Nassim Taleb descreve que “os sistemas complexos se enfraquecem e até mesmo morrem quando são privados de agentes estressores”. Por isso, é necessário que o investidor tenha em mente algumas questões fundamentais.
As lições
Em primeiro lugar, possuir colchão de liquidez, pois as adversidades da vida acontecem. A reserva de emergência deve ser adaptada à situação de cada indivíduo, mas precisa abarcar alguns meses ou anos de custeio de gastos pessoais, ou familiares. A reserva tem de estar em ativos de alta liquidez e segurança. É importante ter a reserva de emergência antes de iniciar os investimentos
Outro ponto: a exposição à renda variável deve ser considerada em objetivos de longo prazo. Portanto, acima de 10 anos. Caso contrário, o propósito pode ser comprometido pelas flutuações de preço.
Vale lembrar que o risco envolvido decresce de acordo com o tempo em que o investimento pode ser mantido. Portanto, a escolha das ações deve ser criteriosa. O recomendado é investir de forma ampla e global. Assim, os riscos específicos, setoriais e geográficos são diluídos.

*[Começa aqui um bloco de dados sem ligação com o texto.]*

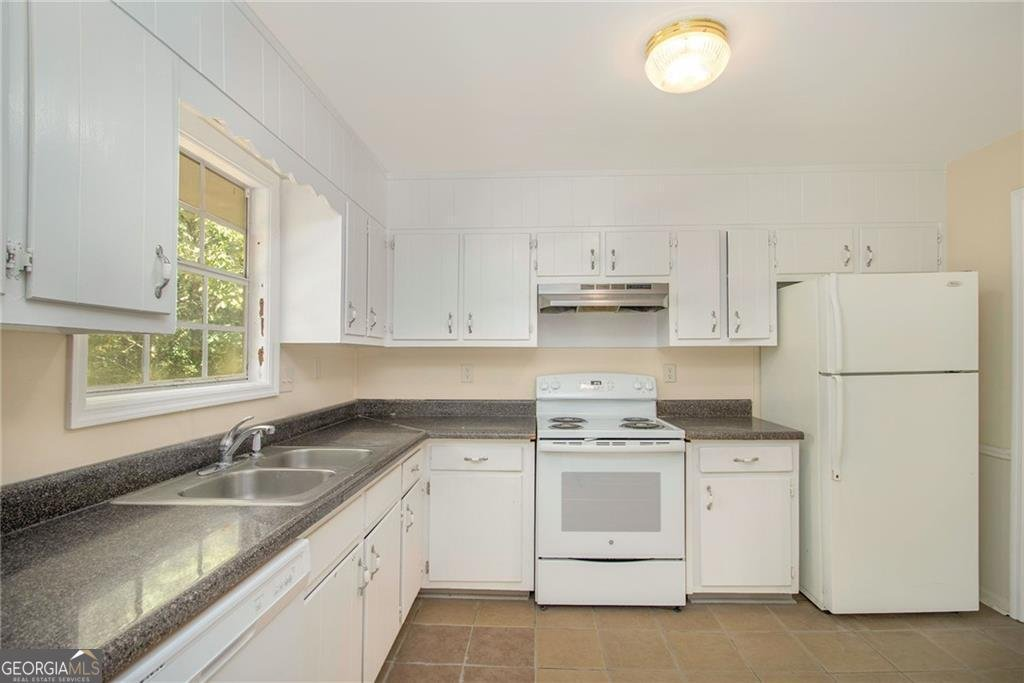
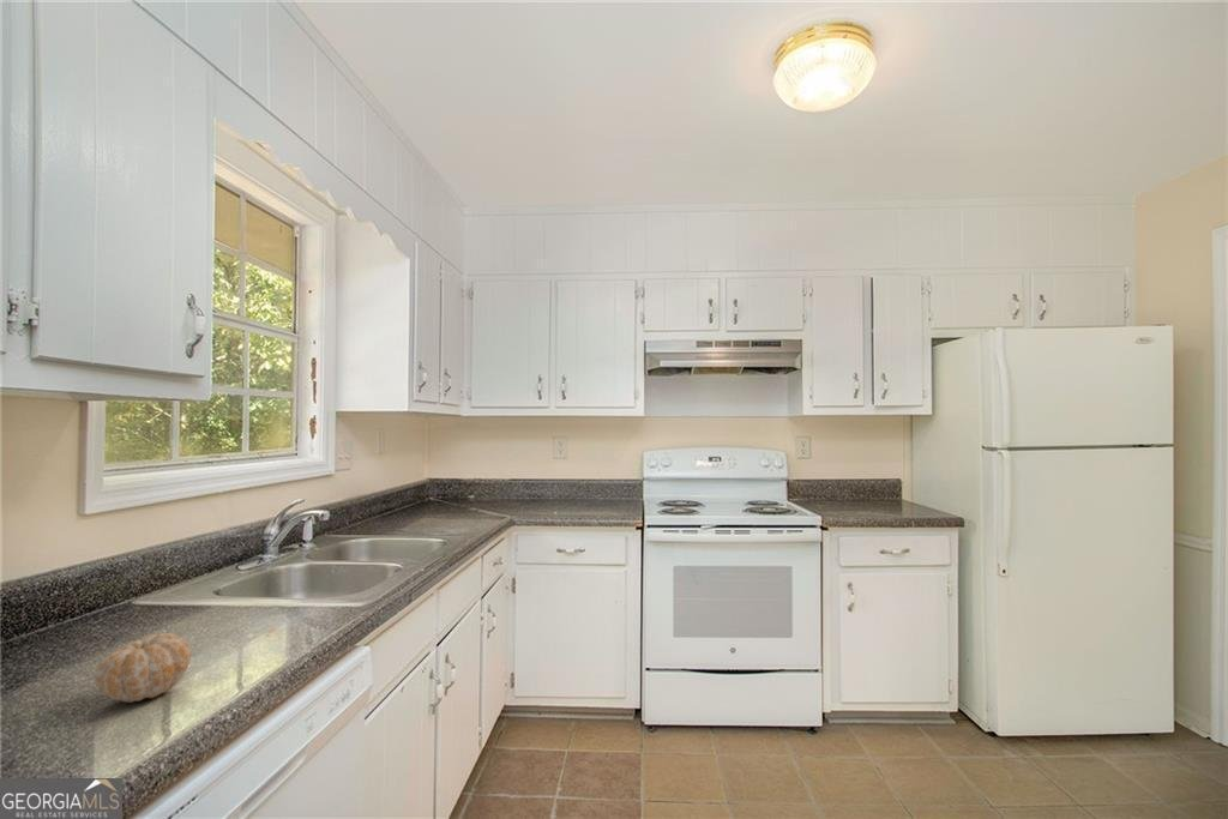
+ fruit [94,632,193,704]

Comprar ações nas quedas aumenta a expectativa de retorno, visto que as empresas são negociadas por múltiplos menores. O passado demonstra que os investidores que entraram em momentos de grandes declínios colheram os benefícios da volatilidade do mercado. As desvalorizações são saudáveis para corrigir os preços das ações e os seus excessos.
Por isso, o portfólio precisa ser condizente com o perfil do investidor, com exposição bem distribuída entre a renda fixa e a variável. A avaliação correta da capacidade de suportar risco, que depende principalmente da idade e da capacidade de geração de renda, garantirá maior controle emocional em momentos conturbados. Além disso, a redução da volatilidade total da carteira é possível por meio de instrumentos adequados de renda fixa.
Por fim, após as crises mais recentes de maior escala, como a pandemia de 2020, a crise financeira de 2008 e a recessão econômica de 2001, os mercados se recuperaram e cravaram novas máximas. O futuro sempre será incerto.
Por isso, é preciso se manter por tempo suficientemente longo para colher os frutos dos juros compostos. Investir exige disciplina para conseguir lidar com as oscilações de preços durante o processo.